Item	Reference	Date	Notes
CFD paper (v1)	arXiv:2606.09084	2026-06-08	Defines “provenance gap”; CFD family of cross-context jailbreaks
Reported impact	arXiv:2606.09084	2026-06-08	Up to +28.3 pp success over SOTA, even vs strong single-turn judges
Mitigation direction	arXiv:2606.09084	2026-06-08	Provenance lineage tagging + trace-level diagnostics
Related baseline	TAP (arXiv:2312.02119)	2023-12	Multi-turn jailbreak assuming one visible conversation
Defensive framing	Design Patterns (arXiv:2506.08837)	2025-06	Provable-resistance patterns for tool-using agents

The takeaway is not a new payload — it is a new place to look.

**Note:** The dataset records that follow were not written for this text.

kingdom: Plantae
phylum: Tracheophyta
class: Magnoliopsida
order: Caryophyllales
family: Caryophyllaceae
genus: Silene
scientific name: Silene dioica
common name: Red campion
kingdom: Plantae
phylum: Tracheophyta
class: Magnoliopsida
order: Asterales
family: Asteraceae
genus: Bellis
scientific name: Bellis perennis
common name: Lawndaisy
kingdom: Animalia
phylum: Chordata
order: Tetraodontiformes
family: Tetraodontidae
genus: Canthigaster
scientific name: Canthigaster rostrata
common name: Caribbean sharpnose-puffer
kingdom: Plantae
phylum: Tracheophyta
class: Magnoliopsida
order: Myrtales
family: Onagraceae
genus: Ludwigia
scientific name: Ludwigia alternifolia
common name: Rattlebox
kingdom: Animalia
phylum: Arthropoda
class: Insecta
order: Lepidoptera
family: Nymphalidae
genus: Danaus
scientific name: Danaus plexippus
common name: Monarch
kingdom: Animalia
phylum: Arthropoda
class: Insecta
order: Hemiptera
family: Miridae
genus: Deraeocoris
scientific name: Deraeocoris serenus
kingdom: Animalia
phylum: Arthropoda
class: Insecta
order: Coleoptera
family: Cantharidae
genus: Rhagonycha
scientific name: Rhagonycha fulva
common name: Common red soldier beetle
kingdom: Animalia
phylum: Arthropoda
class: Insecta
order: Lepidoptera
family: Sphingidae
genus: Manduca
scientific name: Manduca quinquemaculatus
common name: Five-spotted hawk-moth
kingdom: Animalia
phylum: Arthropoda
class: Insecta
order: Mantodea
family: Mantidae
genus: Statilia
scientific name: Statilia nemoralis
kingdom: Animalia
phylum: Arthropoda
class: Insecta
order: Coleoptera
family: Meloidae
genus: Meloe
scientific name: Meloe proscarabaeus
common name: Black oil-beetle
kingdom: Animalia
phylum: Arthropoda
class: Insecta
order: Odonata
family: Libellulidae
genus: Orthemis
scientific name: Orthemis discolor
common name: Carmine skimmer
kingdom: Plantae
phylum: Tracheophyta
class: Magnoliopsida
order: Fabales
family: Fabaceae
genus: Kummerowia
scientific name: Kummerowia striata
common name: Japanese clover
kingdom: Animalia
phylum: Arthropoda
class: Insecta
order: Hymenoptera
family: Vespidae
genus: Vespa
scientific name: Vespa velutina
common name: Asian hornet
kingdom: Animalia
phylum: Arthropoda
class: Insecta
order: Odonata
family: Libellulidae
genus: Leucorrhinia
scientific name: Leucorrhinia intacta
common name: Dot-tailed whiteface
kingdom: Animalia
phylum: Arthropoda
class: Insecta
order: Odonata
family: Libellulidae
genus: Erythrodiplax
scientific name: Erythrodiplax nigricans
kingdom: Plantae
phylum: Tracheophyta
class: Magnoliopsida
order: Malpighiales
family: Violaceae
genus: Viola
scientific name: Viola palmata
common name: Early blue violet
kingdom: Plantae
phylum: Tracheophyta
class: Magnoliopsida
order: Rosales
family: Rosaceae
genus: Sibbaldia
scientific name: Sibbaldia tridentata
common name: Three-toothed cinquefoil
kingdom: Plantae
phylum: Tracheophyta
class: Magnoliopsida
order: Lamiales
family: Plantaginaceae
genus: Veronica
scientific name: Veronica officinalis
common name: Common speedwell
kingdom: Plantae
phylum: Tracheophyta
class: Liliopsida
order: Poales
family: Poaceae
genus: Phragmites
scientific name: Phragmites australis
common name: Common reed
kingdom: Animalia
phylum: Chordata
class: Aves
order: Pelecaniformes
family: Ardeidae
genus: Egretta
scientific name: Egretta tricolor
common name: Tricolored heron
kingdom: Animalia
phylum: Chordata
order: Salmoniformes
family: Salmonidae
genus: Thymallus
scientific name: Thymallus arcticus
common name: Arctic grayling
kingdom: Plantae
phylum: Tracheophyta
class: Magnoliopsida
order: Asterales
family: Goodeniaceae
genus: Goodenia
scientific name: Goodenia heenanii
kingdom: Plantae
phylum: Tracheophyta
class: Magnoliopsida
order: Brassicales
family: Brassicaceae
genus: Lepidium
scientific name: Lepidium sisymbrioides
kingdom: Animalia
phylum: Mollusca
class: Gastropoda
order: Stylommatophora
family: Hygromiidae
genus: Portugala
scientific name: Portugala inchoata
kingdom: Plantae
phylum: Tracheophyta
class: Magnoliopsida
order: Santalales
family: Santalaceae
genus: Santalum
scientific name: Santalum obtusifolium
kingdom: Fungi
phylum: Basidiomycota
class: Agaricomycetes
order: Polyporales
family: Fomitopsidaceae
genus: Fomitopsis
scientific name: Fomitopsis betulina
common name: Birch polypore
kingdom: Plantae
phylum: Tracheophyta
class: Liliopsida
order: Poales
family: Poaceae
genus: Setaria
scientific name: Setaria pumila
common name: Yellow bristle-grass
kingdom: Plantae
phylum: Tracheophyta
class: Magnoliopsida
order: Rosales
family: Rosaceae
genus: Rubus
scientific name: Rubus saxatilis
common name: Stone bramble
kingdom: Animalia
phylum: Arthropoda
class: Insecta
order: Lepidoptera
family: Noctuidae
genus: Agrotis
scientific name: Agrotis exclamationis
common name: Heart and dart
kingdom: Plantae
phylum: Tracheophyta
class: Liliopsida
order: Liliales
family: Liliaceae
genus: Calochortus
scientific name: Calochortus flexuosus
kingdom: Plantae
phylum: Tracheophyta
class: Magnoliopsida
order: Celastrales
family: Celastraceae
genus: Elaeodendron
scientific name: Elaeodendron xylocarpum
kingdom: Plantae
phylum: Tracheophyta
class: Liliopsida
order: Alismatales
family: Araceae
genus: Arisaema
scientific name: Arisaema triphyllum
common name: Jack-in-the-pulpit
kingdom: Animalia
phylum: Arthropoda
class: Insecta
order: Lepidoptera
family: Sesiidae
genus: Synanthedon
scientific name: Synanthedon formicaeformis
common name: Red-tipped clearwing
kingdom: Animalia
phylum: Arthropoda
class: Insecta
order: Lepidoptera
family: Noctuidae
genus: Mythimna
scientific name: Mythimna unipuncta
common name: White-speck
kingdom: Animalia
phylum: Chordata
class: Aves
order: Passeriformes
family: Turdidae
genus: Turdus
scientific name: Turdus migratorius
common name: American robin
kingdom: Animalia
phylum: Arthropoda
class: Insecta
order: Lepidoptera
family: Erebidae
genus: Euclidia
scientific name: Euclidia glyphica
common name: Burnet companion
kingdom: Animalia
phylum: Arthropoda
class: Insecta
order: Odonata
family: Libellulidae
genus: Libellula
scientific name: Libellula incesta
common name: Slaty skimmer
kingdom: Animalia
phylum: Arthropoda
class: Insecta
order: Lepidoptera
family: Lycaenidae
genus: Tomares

If your safety review reasons about messages, it is watching the wrong unit. The unit at risk is the trajectory, and the fragments that compose into harm may not arrive in the same conversation, the same session, or even the same agent.

This article covers published academic research for defensive purposes. The source paper deliberately withholds reusable attack payloads and proposes a verifiable mitigation.